/---

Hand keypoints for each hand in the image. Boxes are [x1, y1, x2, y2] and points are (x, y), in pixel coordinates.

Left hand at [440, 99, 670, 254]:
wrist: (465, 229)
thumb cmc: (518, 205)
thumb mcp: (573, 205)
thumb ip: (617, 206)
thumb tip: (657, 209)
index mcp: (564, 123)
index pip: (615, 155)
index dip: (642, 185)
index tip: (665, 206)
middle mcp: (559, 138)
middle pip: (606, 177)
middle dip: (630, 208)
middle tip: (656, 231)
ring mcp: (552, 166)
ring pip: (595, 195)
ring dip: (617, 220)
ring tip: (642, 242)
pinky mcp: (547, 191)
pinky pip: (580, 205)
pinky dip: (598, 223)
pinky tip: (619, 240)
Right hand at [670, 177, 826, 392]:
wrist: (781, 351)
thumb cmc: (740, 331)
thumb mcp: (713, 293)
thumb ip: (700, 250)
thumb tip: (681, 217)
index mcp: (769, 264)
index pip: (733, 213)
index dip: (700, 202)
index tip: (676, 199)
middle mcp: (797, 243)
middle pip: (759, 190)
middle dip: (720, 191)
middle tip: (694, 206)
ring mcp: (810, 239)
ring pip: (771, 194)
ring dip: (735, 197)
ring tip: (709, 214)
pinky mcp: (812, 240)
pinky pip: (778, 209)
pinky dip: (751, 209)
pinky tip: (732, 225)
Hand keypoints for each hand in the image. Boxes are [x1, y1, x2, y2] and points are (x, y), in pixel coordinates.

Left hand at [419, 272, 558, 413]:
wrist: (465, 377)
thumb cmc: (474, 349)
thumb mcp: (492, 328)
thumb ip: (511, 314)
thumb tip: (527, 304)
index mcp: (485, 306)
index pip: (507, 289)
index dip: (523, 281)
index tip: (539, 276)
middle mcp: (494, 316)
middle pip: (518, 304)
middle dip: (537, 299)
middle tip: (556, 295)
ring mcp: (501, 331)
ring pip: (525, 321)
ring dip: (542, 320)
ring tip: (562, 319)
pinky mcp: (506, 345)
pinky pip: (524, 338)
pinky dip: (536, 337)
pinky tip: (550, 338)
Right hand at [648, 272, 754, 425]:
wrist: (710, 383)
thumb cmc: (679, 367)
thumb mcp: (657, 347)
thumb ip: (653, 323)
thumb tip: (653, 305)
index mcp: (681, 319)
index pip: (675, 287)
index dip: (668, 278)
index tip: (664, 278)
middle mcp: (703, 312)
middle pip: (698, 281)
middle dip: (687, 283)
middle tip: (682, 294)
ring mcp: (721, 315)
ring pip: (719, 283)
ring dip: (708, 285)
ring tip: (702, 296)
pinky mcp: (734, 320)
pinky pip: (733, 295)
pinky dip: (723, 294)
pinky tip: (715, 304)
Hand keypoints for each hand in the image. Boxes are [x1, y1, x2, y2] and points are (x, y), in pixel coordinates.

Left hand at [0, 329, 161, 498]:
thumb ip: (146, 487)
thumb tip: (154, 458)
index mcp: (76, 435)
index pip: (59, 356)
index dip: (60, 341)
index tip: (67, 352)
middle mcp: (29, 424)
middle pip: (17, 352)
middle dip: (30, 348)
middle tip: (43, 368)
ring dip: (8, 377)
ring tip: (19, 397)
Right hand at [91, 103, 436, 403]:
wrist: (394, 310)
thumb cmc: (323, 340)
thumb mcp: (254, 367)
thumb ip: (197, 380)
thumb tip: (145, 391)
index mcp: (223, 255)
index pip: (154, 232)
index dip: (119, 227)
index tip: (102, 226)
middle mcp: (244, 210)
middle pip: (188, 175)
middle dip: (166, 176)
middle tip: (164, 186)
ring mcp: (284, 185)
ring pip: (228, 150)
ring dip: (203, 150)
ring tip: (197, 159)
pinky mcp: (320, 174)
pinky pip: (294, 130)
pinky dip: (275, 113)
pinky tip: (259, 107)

\---
/---

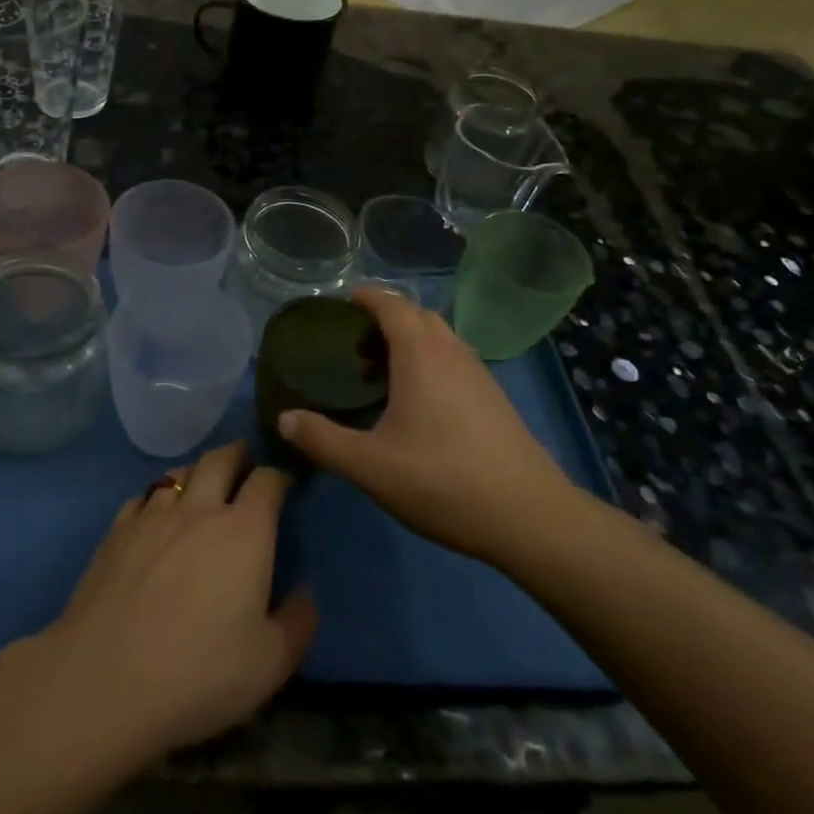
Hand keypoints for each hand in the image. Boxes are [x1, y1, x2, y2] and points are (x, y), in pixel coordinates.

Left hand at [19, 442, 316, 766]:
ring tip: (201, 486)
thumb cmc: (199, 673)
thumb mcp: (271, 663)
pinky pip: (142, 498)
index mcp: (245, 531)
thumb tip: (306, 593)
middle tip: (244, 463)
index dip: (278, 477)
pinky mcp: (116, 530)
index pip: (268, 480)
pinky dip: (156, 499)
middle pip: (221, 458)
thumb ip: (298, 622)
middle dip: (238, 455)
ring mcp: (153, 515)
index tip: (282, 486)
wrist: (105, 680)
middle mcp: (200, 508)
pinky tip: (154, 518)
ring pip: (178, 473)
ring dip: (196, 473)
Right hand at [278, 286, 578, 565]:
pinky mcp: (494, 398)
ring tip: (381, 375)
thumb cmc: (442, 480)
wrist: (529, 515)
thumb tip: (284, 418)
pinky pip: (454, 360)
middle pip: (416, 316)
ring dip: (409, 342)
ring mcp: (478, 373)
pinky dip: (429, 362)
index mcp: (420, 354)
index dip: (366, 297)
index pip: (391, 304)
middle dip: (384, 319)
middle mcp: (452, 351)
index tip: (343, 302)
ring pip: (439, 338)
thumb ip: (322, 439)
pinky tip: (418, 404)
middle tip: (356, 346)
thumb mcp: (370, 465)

\---

Task details ▸ The lines that contain the word "Left" are wanted; copy each of them from the records.

Exercise solution ▸
Left hand at [440, 99, 670, 254]:
Left hand at [419, 272, 558, 413]:
Left hand at [0, 329, 161, 498]:
Left hand at [19, 442, 316, 766]:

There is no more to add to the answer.